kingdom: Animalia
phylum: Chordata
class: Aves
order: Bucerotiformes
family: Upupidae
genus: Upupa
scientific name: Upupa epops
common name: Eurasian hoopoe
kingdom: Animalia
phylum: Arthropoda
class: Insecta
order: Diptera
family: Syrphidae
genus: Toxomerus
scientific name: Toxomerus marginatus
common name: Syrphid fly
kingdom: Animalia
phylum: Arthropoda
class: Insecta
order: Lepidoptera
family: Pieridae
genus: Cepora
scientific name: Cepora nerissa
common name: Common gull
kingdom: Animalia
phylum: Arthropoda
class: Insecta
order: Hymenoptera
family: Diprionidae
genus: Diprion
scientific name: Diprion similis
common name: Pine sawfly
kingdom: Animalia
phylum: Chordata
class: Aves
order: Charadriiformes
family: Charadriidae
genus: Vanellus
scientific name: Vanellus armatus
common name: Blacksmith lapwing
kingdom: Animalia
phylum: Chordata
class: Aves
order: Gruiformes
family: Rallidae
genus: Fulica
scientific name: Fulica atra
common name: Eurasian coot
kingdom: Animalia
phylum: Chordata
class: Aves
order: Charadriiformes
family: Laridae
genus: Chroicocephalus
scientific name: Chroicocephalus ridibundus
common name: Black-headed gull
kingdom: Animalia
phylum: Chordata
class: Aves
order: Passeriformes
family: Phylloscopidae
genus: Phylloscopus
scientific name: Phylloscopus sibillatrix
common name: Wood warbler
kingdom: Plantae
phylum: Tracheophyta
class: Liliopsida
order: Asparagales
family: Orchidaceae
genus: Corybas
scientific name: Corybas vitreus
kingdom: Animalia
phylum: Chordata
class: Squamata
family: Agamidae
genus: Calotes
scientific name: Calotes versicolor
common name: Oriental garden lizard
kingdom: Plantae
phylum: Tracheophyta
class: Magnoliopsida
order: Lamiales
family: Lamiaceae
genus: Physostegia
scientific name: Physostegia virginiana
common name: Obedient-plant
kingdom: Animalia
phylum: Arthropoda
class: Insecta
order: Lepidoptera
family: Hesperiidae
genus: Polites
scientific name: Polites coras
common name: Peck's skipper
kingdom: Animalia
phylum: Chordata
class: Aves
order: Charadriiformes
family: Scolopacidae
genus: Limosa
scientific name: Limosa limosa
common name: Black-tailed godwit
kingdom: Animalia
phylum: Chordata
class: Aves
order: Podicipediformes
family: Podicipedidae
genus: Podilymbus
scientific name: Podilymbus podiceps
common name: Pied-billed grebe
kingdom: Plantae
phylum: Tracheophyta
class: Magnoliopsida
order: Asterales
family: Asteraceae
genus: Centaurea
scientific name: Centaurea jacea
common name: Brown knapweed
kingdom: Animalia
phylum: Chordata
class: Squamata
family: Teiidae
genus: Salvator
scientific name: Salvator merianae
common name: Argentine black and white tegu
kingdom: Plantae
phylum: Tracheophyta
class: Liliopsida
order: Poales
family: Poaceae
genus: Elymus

Task =>
Copy the lines from the one containing "common name: Black-headed gull" through the one containing "genus: Calotes", with both of those lines included.

Result below =>
common name: Black-headed gull
kingdom: Animalia
phylum: Chordata
class: Aves
order: Passeriformes
family: Phylloscopidae
genus: Phylloscopus
scientific name: Phylloscopus sibillatrix
common name: Wood warbler
kingdom: Plantae
phylum: Tracheophyta
class: Liliopsida
order: Asparagales
family: Orchidaceae
genus: Corybas
scientific name: Corybas vitreus
kingdom: Animalia
phylum: Chordata
class: Squamata
family: Agamidae
genus: Calotes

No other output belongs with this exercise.